Bath is a city of trees and this is certainly the time of year to view them at their best. However, while London Planes may tower above The Circus, there are three much more humbles tree specimens currently pleasing one local lady.

Audrey Woods is a great lover of Bath’s history and heritage. She has just retired after forty years as a member of the Mayor of Bath’s Corps of Honorary Guides and has always enjoyed telling people about the city’s Georgian and Roman past.
Tours that have often involved pointing out some of the many brass plaques above doorways which indicate where some of the big names of history may have lived or visited.

Not all the plaques are quite so grand. Three much more modest examples lie in front of three trees planted to remember a group of early 20th century visitors who helped make history – by standing up and fighting for their rights.
We’re talking about the Suffragette Movement which campaigned for votes for women in the years leading up to the First World War.
Bath was not a major centre of protest and had little of the activist displays seen in London and other cities but it did play its part in helping some of the women involved in this fight for equal voting rights.

Audrey told me about the Blathwayt family – who lived at Eagle House in Batheaston – and who offered their home to suffragettes who wanted to recuperate from the harsh treatment they received when imprisoned for their political activism in support of votes for women.
Many of them were force-fed when on hunger strike to protest against their conditions.
At Eagle House the suffragettes were encouraged to plant a tree in the grounds. There were sixty planted but this historic arboretum made way for a housing estate in 1960 – although one towering Austrian Pine does remain.
Audrey said that former B&NES Councillor and Heritage Champion Bryan Chalker – having found out about the story – had helped arrange to have three new trees planted – back in 2011 – to commemorate the suffragettes at Eagle House. They were sited in Alice Park, Royal Victoria Park and Bath Spa University.
Since then Audrey has been keen to ensure the saplings and their story was not forgotten.
She had no idea if the tree at Bath Spa University was still alive, was unhappy about the condition of the tree in Victoria Park and worried about wire encasing the fir in Alice Park.

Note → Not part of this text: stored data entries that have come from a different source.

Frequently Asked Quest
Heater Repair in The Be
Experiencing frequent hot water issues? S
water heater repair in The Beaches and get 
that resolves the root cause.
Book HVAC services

This week her concerns have been laid to rest. She took a tour of the three sites with the Mayor of Bath, Cllr Paul Crossley and last year’s Mayor, Cllr Will Sandry.
The tree in Victoria Park has been moved to a new, more prominent, site at the entrance to the Botanic Garden – where it has pride of place.

The tree at Newton Park is in fine health and, at Alice Park, Audrey only allowed the Mayor and former Mayor to pose for a picture after she’d ensured the plaque – in front of the young fir – had been polished. A friend called Joy Roberts had seen to that!